Roudabeh Kishi, chief research officer at Princeton’s Bridging Divides Initiative, which tracks political violence, told us that it’s hard to say whether or not there’s been an increase in political violence in 2025. She didn’t have access to current data for the year. But, she said, “the Kirk shooting is a clear escalation,” noting also that it followed the shootings of Minnesota state representatives and the assassination attempt against Trump in 2024.
Meanwhile, threats against members of Congress are on the rise this year.
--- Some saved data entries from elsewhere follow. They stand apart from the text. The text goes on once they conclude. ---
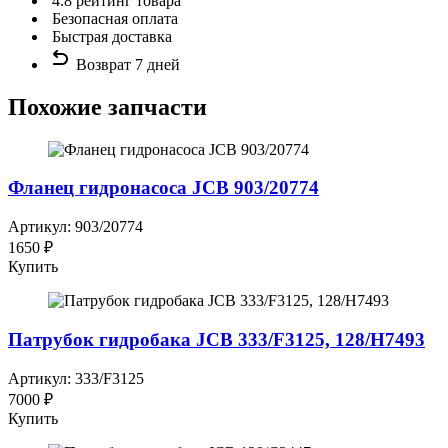
4.8 рейтинг товара
Безопасная оплата
Быстрая доставка
Возврат 7 дней
Похожие запчасти
Фланец гидронасоса JCB 903/20774
Артикул: 903/20774
1650 ₽
Купить
Патрубок гидробака JCB 333/F3125, 128/H7493
Артикул: 333/F3125
7000 ₽
Купить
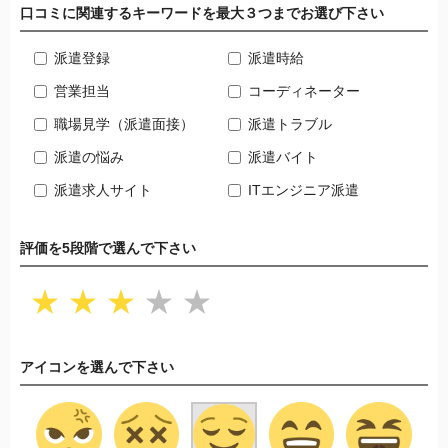
口コミに関連するキーワードを最大３つまでお選び下さい
派遣登録
派遣時給
営業担当
コーディネーター
職場見学（派遣面接）
派遣トラブル
派遣の悩み
派遣バイト
派遣求人サイト
ITエンジニア派遣
評価を5段階で選んで下さい
★
★
★
★
★
アイコンを選んで下さい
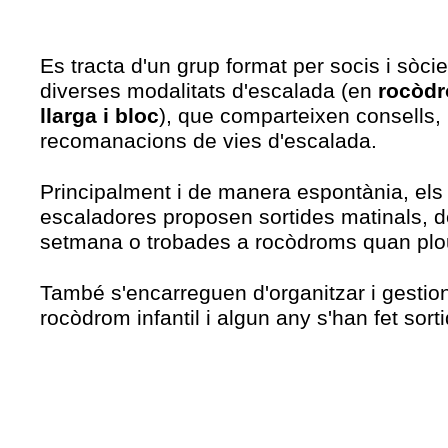
Es tracta d'un grup format per socis i sòci
diverses modalitats d'escalada (en
rocòdr
llarga i bloc
), que comparteixen consells, 
recomanacions de vies d'escalada.
Principalment i de manera espontània, els
escaladores proposen sortides matinals, d
setmana o trobades a rocòdroms quan plo
També s'encarreguen d'organitzar i gestiona
rocòdrom infantil i algun any s'han fet sor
U.S. Capitol Police told us “[o]ur agents are on track to work through roughly 14,000 Threat Assessment Cases by the end of the 2025.” (For reference, the highest number of annual threat cases investigated by the Capitol Police had been 9,625 in 2021.)
“Although we don’t break down the numbers publicly by party, Members of Congress of both political parties receive a wide range of threats and concerning statements that are sent through the mail, email, telephone, social media, and the internet,” a Capitol Police spokesperson told us.
“The uptick in violence against legislators is not confined to just one party or one nation,” House Speaker Mike Johnson noted during an address at the G7 meeting on Sept. 5. “It’s a common challenge for all of us.”